MUTHESIUS WITH AN AXE AT THE ALTAR
“Too beautiful to be true?” This was the text of a kind of picture meditation held in the chapel of the Evangelical Academy in Berlin, at the Villa Schwanenwerder, on an island in the Wannsee.
An act of piety? That was not the intention. In fact, it was severe provocation. We were witnesses to an extraordinary intervention by the artist Winfried Muthesius.
As the visitors enter the prayer room, Muthesius is standing there in a black, “used look” suit, a broom in his hand, calmly sweeping the floor.
He takes a sheet from a black travel bag and spreads it out across the empty floor space in front of the altar. On top of it, in the middle, he places two wooden crates. He places the travel bag, which looks as though it contains something heavy, to hand next to it. The visitors look on attentively.
Now Muthesius puts on white gloves and walks over to the altar, on which stands a Christ figure with no arms. There is no cross to be seen. Muthesius – all in black – stands behind the
altar, where the pastor would normally stand, but with his back to the visitors. For a while, in silence, he contemplates the altarpiece on the wall; a GOLDEN FIELD. The Stiftung St. Matthäus acquired it some years ago. It is one of his works. Today the light is strikingly diffuse under the dramatic, cloudy sky. The painting acts as an energy source. It evokes eternity; it brings to mind something greater, reaching beyond everyday realities. It exudes calm. It is calm in the chapel, too.
But then… what is he doing now? Muthesius approaches the altarpiece and carefully, with his white gloves, he takes the heavy and cumbersome piece down from the wall and lays it on top of the wooden crates on the sheet. You can almost hear the crackle of the tension in the room as he takes an axe from the travel bag, and raises it to strike. A gasp of “no!”; otherwise a dazed silence.
Then he starts up the chainsaw. Amid earsplitting howling noises, he carefully positions the power tool with its sharp saw blade, slices great chunks off the side of the painting, and destroys the perfection of the fine golden textures.
You could hear a pin drop as Muthesius sets about the painting with the rough power tool. Extreme tension. The people sit there motionless, staring at the inconceivable scene before them.
Then the conference chairman arrives and calls the visitors upstairs. The symposium begins.
What is described here was the beginning of an intervention by Berlin artist Winfried Muthesius as part of his “picture meditation”, as the programme calls it. Art and Church desiring a dialogue. The conference guests had the unique opportunity, without knowing it, of watching over the artist’s shoulder as he was working. They were able to watch as he transformed a perfect GOLDEN FIELD into a BROKEN GOLD. They were eyewitnesses to this extraordinary process which was seemingly brutal, yet performed with great sensitivity.

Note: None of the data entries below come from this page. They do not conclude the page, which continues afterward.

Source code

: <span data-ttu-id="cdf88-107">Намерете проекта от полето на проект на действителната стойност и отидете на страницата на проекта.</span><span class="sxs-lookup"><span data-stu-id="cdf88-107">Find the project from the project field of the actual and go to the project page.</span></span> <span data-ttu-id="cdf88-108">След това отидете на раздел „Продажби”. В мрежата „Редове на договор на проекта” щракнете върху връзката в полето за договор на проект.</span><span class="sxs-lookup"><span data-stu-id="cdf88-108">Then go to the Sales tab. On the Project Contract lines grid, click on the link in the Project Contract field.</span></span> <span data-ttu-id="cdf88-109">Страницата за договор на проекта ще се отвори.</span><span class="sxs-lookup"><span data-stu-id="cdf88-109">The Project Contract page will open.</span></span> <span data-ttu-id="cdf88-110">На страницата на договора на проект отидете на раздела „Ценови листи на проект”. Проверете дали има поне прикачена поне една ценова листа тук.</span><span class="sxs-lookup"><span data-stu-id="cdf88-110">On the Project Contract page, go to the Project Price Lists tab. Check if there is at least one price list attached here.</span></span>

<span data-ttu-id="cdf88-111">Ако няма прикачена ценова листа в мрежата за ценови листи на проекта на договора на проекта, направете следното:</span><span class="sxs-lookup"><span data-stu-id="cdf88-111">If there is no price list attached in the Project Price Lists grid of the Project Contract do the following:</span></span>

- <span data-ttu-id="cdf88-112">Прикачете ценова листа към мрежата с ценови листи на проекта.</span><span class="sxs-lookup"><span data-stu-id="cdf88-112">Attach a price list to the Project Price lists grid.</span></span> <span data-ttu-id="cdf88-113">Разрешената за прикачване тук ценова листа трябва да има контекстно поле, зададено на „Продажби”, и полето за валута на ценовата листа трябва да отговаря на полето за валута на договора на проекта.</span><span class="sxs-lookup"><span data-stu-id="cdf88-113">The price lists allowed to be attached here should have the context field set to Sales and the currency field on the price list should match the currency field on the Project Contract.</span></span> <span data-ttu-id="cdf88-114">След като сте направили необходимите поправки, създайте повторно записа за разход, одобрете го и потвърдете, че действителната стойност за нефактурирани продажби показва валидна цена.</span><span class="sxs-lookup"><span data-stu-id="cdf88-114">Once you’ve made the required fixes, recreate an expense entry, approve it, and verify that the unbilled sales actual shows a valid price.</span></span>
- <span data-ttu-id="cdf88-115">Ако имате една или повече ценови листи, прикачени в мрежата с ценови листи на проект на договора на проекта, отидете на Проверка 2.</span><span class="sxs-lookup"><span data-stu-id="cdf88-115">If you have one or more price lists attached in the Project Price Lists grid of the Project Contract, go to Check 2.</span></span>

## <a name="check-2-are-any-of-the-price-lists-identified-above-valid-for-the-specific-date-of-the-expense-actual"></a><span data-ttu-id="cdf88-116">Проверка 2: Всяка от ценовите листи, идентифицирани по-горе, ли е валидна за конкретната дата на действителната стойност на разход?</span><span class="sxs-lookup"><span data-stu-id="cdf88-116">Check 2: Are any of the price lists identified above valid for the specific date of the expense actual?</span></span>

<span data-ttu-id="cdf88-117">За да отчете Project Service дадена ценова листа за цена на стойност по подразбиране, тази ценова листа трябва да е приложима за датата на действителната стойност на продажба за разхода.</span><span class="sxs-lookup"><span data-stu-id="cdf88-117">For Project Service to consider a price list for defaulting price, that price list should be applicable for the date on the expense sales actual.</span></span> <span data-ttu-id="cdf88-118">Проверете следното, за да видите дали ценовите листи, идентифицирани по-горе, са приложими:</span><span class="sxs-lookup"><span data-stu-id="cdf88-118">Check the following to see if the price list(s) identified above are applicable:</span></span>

Just as nothing in life is truly perfect – everything has its blemishes, its wounds, its fate – so too, through the actions of the artist, the GOLDEN FIELD sustained injury and damage, in keeping with the day’s motto “too beautiful to be true”. The whole thing almost brings to mind a meditative comprehension, such as that which took place at the Crucifixion. The perfect golden painting is carried across, placed on the wooden crate, and set about with axe and saw, until it appears to be “dead”. All that is left are tattered and broken remains.
With Muthesius, a GOLDEN FIELD falls victim to the violence of his tools, delicately applied though they are, as though he wanted to show his respect. Large pieces of the border are gone. Nor has the middle of the painting been spared the traces of axe and chainsaw. The result: “Fallen”, in the proverbial sense, from the frame. Shocked, damaged, marked by violence. Hardly any resemblance now to the GOLDEN FIELD it had once been. Something new has emerged: A BROKEN GOLD.
Like Christ on the Cross, man is beaten and injured, yet when he gets up again he is stronger, more mature, and more beautiful. The BROKEN GOLD painting can be seen as a summing-up of this symposium. It is not “too beautiful to be true”. It is true, or truthful, and therefore beautiful. Despite the tears and the injuries, it still shines with the gold that reminds us of the eternal, and which can be found in every man. Always.